Clinical Trial Finder

Inclusion Criteria:

• - Children with neuroblastoma range in age from 0 to 14, regardless of gender; - Preoperative imaging examinations indicate patient with neuroblastoma; - Before postoperative chemotherapy, the patient's physical strength is good.

At the same time, the results of white blood cells, neutrophils, hemoglobin, platelets, and other test indicators are all within normal range, which is in line with the treatment conditions of the relevant chemotherapy and immunotherapy;

• - Preoperative pathological examination of the patient reveals neuroblastoma; - Patients have no other history of malignant tumors; - Patients voluntarily participate and sign informed consent and can comply with the study visit plan and other protocol requirements.

Exclusion Criteria:

• - Patients who are found to have distant metastasis or ascites on preoperative examination are excluded; - Patients with severe liver and kidney dysfunction, as well as those with autoimmune diseases are excluded; - Patients with severe cardiovascular disease who can not tolerate general anesthesia are excluded; - Patients who have other malignancies or blood disorders are excluded.

The clinical trial study aims to screen the genotype of children with neuroblastoma and conduct an in-depth analysis of sequencing data and tumor-specific transcripts using technologies--Deep Sequencing Technology and Third Generation Sequencing Technology. This study hopes to find new single nucleotide polymorphism and therapeutic targets. Firstly, researchers collect tumor tissues and adjacent normal tissues of 20 children with neuroblastoma meeting the inclusion criteria and collect their clinical data. In this experiment, the tumor tissue of children with neuroblastoma will be used as the experimental group, and the adjacent normal tissue will be used as the control group. Secondly, researchers will find differentially expressed genes using Deep Sequencing technology and Third Generation Sequencing Technology to sequence 7 neuroblastoma cell lines. The expression of the transcription isoforms was divided into one group of N-myc gene amplification and another group of N-myc gene non-amplification by using Third Generation Sequencing Technology. After extracting the total RNA from tissues, researchers check the RNA's purity, concentration, and integrity. If the RNA is tested up to standard, researchers will build a gene library. After the construction of the gene library is completed, researchers will use the machine to sequence tissues. Finally, survival analysis and repeated measurements will be used to analyze the data of the experimental group and control group in this experiment. T-test will be used for measurement data. χ2 test will be used for counting data. Kaplan-Meier method and Cox regression analysis will be used for survival analysis. All statistical analyses will be performed using Statistical Analysis Software (Stata 26.0). P < 0.05 is considered significant.

Arms

: neuroblastoma group

The resected tumor tissue of patients with neuroblastoma was taken by surgical operation as experimental group.
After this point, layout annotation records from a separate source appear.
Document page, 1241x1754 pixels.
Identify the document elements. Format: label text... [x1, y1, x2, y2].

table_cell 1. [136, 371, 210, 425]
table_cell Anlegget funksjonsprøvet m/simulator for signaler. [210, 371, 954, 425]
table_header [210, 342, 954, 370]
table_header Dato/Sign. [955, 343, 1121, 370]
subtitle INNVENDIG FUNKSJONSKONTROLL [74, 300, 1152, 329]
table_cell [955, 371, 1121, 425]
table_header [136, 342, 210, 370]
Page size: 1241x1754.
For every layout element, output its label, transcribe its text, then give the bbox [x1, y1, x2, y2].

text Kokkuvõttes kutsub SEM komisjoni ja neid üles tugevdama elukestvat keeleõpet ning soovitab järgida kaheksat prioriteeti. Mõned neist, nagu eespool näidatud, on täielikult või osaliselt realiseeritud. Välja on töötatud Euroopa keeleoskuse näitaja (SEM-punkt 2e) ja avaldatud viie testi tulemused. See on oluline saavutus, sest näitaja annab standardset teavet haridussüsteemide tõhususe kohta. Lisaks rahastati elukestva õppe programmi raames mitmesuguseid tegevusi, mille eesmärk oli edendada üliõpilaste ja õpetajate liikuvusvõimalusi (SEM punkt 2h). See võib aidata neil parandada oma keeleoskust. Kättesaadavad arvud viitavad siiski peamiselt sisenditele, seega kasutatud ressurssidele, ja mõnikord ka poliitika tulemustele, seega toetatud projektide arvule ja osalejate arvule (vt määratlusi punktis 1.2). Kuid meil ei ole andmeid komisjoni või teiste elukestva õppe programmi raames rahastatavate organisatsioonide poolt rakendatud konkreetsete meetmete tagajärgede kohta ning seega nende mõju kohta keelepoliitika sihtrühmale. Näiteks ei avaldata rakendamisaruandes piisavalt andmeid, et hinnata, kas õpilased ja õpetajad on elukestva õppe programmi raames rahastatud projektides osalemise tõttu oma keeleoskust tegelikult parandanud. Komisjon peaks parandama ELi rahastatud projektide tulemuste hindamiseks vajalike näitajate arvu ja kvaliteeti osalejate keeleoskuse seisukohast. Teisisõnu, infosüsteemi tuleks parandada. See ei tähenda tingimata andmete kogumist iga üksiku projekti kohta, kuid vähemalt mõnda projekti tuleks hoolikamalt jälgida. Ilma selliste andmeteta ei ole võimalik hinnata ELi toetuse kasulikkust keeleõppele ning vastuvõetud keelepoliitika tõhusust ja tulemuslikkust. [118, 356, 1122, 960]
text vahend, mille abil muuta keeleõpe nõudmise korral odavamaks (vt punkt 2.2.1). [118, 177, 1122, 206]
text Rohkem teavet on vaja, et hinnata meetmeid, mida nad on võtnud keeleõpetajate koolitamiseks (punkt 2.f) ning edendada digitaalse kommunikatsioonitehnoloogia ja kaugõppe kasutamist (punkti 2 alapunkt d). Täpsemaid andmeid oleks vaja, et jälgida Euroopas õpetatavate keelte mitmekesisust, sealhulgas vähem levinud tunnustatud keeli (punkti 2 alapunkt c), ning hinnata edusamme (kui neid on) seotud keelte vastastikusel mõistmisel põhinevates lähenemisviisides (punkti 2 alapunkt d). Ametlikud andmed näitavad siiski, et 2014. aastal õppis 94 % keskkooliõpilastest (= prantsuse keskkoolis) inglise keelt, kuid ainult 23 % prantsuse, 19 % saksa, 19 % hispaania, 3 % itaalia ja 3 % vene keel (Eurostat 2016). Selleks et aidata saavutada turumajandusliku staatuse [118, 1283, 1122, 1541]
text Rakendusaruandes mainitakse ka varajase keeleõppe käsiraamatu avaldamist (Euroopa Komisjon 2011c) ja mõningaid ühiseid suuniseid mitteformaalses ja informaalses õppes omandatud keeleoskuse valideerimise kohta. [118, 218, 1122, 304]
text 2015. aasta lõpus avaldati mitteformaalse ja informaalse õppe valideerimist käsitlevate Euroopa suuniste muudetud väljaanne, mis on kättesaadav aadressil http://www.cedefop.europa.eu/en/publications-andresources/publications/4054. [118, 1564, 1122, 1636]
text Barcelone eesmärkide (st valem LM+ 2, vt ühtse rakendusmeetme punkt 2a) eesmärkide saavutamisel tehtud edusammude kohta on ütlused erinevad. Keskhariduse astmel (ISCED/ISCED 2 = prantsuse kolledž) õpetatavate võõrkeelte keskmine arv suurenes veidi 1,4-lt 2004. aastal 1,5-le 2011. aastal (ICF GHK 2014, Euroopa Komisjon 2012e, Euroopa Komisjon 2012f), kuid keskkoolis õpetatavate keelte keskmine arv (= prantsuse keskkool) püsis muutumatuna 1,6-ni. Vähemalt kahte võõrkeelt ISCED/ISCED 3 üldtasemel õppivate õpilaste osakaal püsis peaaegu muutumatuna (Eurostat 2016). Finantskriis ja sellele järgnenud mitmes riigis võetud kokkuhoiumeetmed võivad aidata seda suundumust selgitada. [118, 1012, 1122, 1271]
: Normal tissue adjacent to the tumor group

The normal tissue adjacent to tumor of patients with neuroblastoma was taken by surgical operation as control group.

Interventions

Procedure: - Personalized surgical therapy of neuroblastoma

If the size of the tumor tissue is too large, the doctor gives the patient chemotherapy and then performs surgery to remove the tumor. In this study, the genotypes of children with neuroblastoma are screened by using Deep Sequencing Technology and Third Generation Sequencing Technology, and the treatment will be performed according to different therapeutic modalities.